5. Use the “defend it publicly” test
Before publishing any AI-assisted content, ask a simple question: could we confidently explain where this material came from and how it was created? If the answer is unclear, revise the content until the origin and originality feel more certain.
These small checks take very little time, but they can prevent the kinds of mistakes that often lead to copyright disputes.
AI Isn’t the Risk; Careless Marketing Is
AI is quickly becoming one of the most powerful tools available to modern marketing teams. It can help businesses produce content more efficiently, analyze large amounts of information, brainstorm new campaign ideas, and scale their marketing efforts in ways that were difficult only a few years ago.
But the growing number of copyright disputes involving generative AI shows an important truth: Speed without safeguards can create real problems.
The companies that succeed in the AI era will not be the ones using these tools recklessly.

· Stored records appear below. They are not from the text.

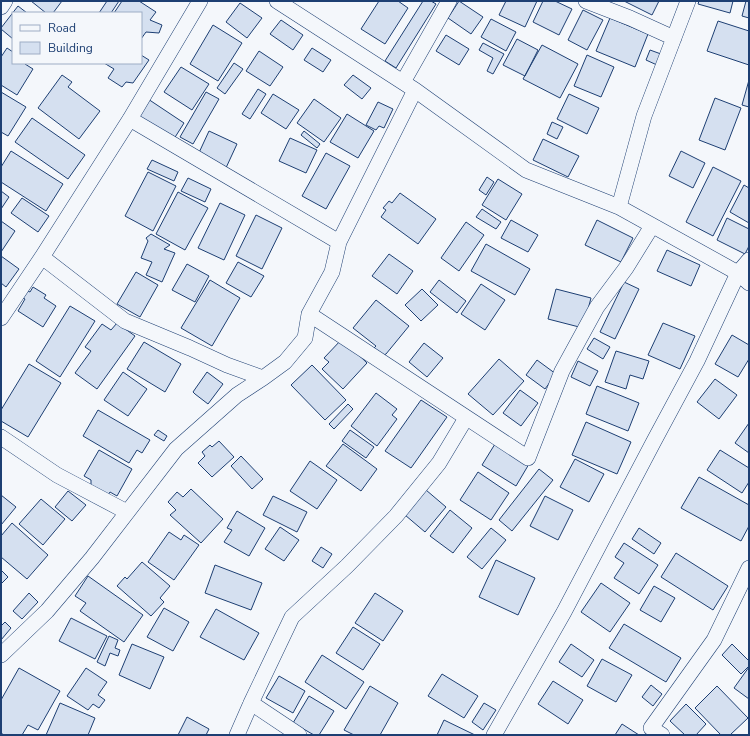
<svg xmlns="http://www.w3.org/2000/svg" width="750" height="736" font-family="'Nunito Sans',sans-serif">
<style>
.building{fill:#d5e0f0;stroke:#1d3f73}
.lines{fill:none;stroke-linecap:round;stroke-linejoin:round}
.street-casing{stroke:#1d3f73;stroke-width:16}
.street{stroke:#f4f7fb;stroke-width:15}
</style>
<rect width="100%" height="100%" fill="#f4f7fb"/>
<!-- building -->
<path class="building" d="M31,1h31l-9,12h-7z
M107,1h12l-8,12h-12z
M122,1h17l17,11 -6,8 12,5 -3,8 -13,-1 -5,7v-26h-27z
M379,1h19l10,7 -23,36 -24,-15z
M423,1h8l5,3 -40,64 -11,-7z
M459,1l24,16 -12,17 -23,-16z
M506,1h31l-12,26 -26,-12z
M543,1h12l17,8 -13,26 -26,-13z
M624,1h35l-7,14z
M699,1h34l-3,12 -32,-9z
M746,1h3v17l-7,-2z
M240,3l22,15 -15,20 -21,-16z
M18,6l9,7h-14v26l-12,-10v-1z
M583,10l20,10 -16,30 -19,-10z
M610,18l38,16 -13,33 -39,-16z
M491,19l25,13 -10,19 -25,-14z
M281,20l22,15 -10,15 -23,-16z
M718,21l31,10v34l-42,-14z
M213,25l29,18 -24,38 -28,-17z
M446,35l23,14 -10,16 -23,-14z
M517,39l21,11 -13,26 -22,-11z
M483,43l21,11 -11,20 -6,-3 6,-13 -14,-8z
M542,45l36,19 -18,34 -37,-19z
M7,48l6,4v11h12v1l8,5 -16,26 -16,-10v-28z
M312,48l19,12 -8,12 -19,-12z
M650,50l11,4 -4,11 -11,-5z
M259,51l24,16 -13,19 -24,-15z
M141,55l8,5 -16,23 -7,-1 -4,5 -14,-9 6,-9 -10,-6h37z
M587,55l27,12 -13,30 -27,-11z
M234,63l9,6 -18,25 -8,-6z
M181,67l28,17 -17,26 -28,-18z
M62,75l10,7 -4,5 32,24 -21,28 -41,-31z
M353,75l18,13 -9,11 -18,-14z
M749,80v27l-7,-2z
M258,89l8,5 -16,25 -8,-5z
M1,92l25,15 -18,29 -7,-4z
M206,92l13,7 -26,45 -13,-7z
M273,94l26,16 -13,19 -25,-16z
M569,94l30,14 -12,26 -30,-15z
M715,98l26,10 -16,42 -26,-10z
M148,99l36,24 -12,19 -35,-27z
M314,99l27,19 -17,24 -27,-19z
M378,102l15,7 -9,19 -5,-2 -3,4 -10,-5z
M347,114l27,17 -16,27 -28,-16z
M32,118l53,37 -17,24 -53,-37z
M552,122l11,5 -6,12 -10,-5z
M209,131l28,13 -12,26 -28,-13z
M304,131l16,13 -3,4 -16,-13z
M290,138l27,12 -11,23 -27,-12z
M543,139l36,17 -11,21 -35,-17z
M11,151l52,33 -17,27 -45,-29v-15z
M681,151l24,12 -12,25 -24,-12z
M326,153l24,13 -24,43 -24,-13z
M152,160l26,12 -4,9 -27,-12z
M713,167l28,14 -28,55 -27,-14z
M148,172l28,14 -23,45 -28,-15z
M487,177l7,5 -8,13 -7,-5z
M188,178l23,11 -6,13 -24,-11z
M498,179l24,15 -16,26 -24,-15z
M744,185l5,3v35l-19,-11z
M1,191l8,6 -8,12z
M178,192l30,16 -23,42 -29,-16z
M400,193l36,26 -18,25 -37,-27 5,-7 -3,-2 6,-7 3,2z
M22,198l27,18 -11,16 -27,-19z
M220,203l25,12 -21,45 -26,-12z
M482,209l19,13 -5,7 -20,-12z
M256,215l26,13 -20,41 -26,-13z
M727,218l22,11v17l-4,8 -28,-14z
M511,220l27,15 -10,17 -27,-14z
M597,220l36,18 -12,24 -36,-17z
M1,221l14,10 -14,21z
M466,222l18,13 -25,36 -18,-13z
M151,234l19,11 -6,4 11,4 -13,29 -16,-7 6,-13 -11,-4 7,-17 -2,-3z
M486,244l44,25 -15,26 -44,-24z
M667,250l33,15 -9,21 -34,-15z
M389,254l24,17 -16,23 -25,-18z
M1,256l18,13 -13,18 -5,-4z
M238,262l26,14 -13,21 -25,-14z
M187,264l22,12 -14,26 -23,-12z
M136,272l22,13 -18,32 -23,-13z
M210,280l30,18 -28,48 -31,-18z
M439,280l27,21 -9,12 -27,-21z
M624,282l15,7 -24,50 -15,-7z
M481,284l24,16 -20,30 -24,-16z
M33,287l13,8 -2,3 12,8 -13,21 -25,-16 7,-12 -4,-2 5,-7 4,2z
M422,289l16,16 -17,16 -16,-16z
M556,289l35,9 -8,30 -35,-9z
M376,300l33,26 -23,28 -5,2 -8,-7 3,-3 -23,-18z
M70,306l25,15 -35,56 -24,-16z
M117,323l18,13 -38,53 -22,-16 16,-22 -6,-4 17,-23 9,6z
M663,323l32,13 -15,33 -32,-14z
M732,335l17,10v14l-11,18 -23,-13z
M594,338l16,9 -7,12 -16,-10z
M342,339l25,24 -24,26 -21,-20 7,-7 -5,-4z
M144,342l37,22 -16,28 -38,-23z
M424,343l19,15 -16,19 -18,-15z
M616,351l33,10 -6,18 -13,-4 -4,14 -21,-7z
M499,359l25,22 -31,34 -25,-21z
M537,360l19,14 -11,15 -19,-14z
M578,361l20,10 -8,15 -19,-9z
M29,364l32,19 -33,54 -27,-16v-11z
M312,365l34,35 -21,20 -34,-35z
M123,372l24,17 -19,27 -24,-16z
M207,372l16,12 -15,20 -13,-10 -2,-2z
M715,379l22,16 -18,24 -22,-17z
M597,386l42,17 -11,28 -42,-17z
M520,390l18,13 -17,23 -18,-13z
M376,393l21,16 -5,6 5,4 -20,27 -26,-20z
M421,400l26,17 -36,51 -26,-17z
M348,404l5,5 -19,20 -5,-5z
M98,410l52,30 -8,13 -5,-3 -8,13 -46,-27z
M586,422l45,20 -14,32 -45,-19z
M749,423v30l-14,-10z
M158,430l9,6 -3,5 -10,-6z
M350,430l24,17 -8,11 -24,-17z
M219,441l15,16 -22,20 -14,-14 7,-7 -3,-4 8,-7 2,2z
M343,444l34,25 -16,22 -35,-25z
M495,444l34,20 -13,22 -34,-21z
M99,450l33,19 -15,27 -7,-4 -2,3 -17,-9v-6l-7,-4z
M720,450l29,18v14l-7,11 -35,-23z
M241,456l22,23 -11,10 -21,-23z
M575,459l29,15 -15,28 -29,-15z
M310,461l27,19 -20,29 -27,-18z
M539,469l14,11 -41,51 -13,-11z
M478,472l31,21 -18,27 -31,-20z
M699,477l50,28v21l-8,15 -60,-33z
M191,489l32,30 -22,24 -31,-28 6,-5 -8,-8 9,-10 6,5z
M426,490l20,17 -21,25 -20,-17z
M68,491l18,14 -14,16 -17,-14z
M1,495l15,12 -15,18z
M273,496l34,16 -10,20 -34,-17z
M545,496l28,14 -15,30 -28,-14z
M41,499l24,20 -22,26 -24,-21z
M450,510l22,18 -19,25 -23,-17z
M237,511l28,17 -16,28 -25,-14 8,-12 -5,-2z
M12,523l36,32 -21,24 -26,-22v-21z
M280,527l19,13 -15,21 -19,-12z
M491,528l15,12 -24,29 -15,-12z
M639,528l22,15 -7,11 -22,-15z
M169,532l12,8 3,-5 15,10 -25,35 -26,-18z
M624,543l34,22 -19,29 -25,-16 10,-15 -9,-6z
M321,547l11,7 -9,14 -11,-7z
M676,553l52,33 -15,24 -52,-33z
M496,560l39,18 -17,37 -39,-18z
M142,562l28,24 -10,12 4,4 -13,14 -34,-30 8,-9 2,2z
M215,565l47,18 -11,27 -46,-17z
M1,570l7,7 -7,7z
M88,576l55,39 -19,27 -44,-31 6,-8 -11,-7z
M601,583l29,20 -20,29 -29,-20z
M654,586l21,12 -14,24 -21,-12z
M29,593l9,9 -16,17 -9,-8z
M375,593l28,18 -20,30 -28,-18z
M164,608l25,14 -16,29 -26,-14z
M216,609l43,24 -15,27 -44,-23z
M71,618l36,18 -12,23 -36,-18z
M5,622l6,6 -10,12v-14z
M624,624l57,34 -15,24 -57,-34z
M353,627l27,17 -17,26 -27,-17z
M109,636l9,4 -3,8 5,2 -2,6 -8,-3 -5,13 -8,-4z
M132,644l32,13 -14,32 -31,-14z
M571,644l23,16 -12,17 -23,-15z
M732,644l17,17v5l-8,8 -19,-19z
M322,655l42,27 -18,27 -41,-27z
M602,659l30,16 -16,27 -29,-16z
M749,667v32l-15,-11z
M19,668l41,23 -22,39 -10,-5 -6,10h-18l-3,-2v-33z
M86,668l21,14 -9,13 7,5 -6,8 -6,-4 -5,6 -21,-14z
M442,674l36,22 -14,22 -36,-22z
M279,676l26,15 -12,22 -27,-15z
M553,681l30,19 -15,24 -30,-20z
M651,685l11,9 -9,12 -11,-9z
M370,686l28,17 -18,32h-26l-10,-5z
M717,686l31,32 -18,17h-9l-26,-27z
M309,696l25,15 -15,24h-5l-21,-12z
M60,703l35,15 -7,17h-42z
M484,703l12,7 -13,20 -11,-8z
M686,704l20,20 -10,11h-11l-15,-14z
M187,717l22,12 -3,6h-28z
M444,720l31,15h-38z
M622,724l17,11h-24z"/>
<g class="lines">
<!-- street casing -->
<g class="street-casing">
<path id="street" d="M277,1l138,89 111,80 93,37 119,66 11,10
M586,1l44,17 44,20
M1,7l4,-6
M403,82l46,-81
M130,119l209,123
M619,207l25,-91 44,-115
M42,257l83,64 65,27 37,17 36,13
M309,314l219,144 34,-87 35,-64 29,-39 26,-42
M1,318l41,-61 88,-138 70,-118
M1,437l56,38 70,37
M1,655l46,-44 45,-53 84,-109 61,-54 26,-17 22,-16 20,-24 4,-24 23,-42 7,-30 76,-152
M251,703l48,32
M237,735l14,-32 41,-86 55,-51 49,-50 43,-53 27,-45
M494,735l70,-123 90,-171 43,-80 41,-88 11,-13
M662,735l-11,-7 63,-88 35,-72"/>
</g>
<!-- street -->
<use href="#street" class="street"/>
</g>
<!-- border -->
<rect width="750" height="736" fill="none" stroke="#1d3f73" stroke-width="4"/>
<!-- legend -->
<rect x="12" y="12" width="130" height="52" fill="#f4f7fb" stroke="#9eadc5"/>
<rect x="20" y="25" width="20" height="6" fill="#f4f7fb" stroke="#9eadc5"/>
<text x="48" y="32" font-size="12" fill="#1d3f73">Road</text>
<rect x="20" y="42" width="20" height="12" fill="#d5e0f0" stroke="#9eadc5"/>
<text x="48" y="52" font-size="12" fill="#1d3f73">Building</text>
</svg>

Instead, they will be the teams that treat AI as an assistant rather than an autopilot. They combine automation with human judgment, editorial oversight, and clear brand standards before anything goes live.
Good marketing has never been about producing the most content in the shortest amount of time. The real objective is building trust with an audience over time.
That principle has not changed just because new technology exists. If anything, it matters even more now. Trust remains one of the most valuable assets a brand can build, and protecting it should always come before publishing more quickly.